Supplied material Start Marker

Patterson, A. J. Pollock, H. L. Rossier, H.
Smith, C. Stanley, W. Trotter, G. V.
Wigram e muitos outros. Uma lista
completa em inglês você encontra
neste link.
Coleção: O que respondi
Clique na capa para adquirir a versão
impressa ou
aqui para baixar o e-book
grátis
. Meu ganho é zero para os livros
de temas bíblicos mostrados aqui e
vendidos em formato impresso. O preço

Supplied material End Marker

Rewrite the records above with "e-book" changed to "livro digital", leaving every other part untouched.

» **Exercise answer**:
Patterson, A. J. Pollock, H. L. Rossier, H.
Smith, C. Stanley, W. Trotter, G. V.
Wigram e muitos outros. Uma lista
completa em inglês você encontra
neste link.
Coleção: O que respondi
Clique na capa para adquirir a versão
impressa ou
aqui para baixar o livro digital
grátis
. Meu ganho é zero para os livros
de temas bíblicos mostrados aqui e
vendidos em formato impresso. O preço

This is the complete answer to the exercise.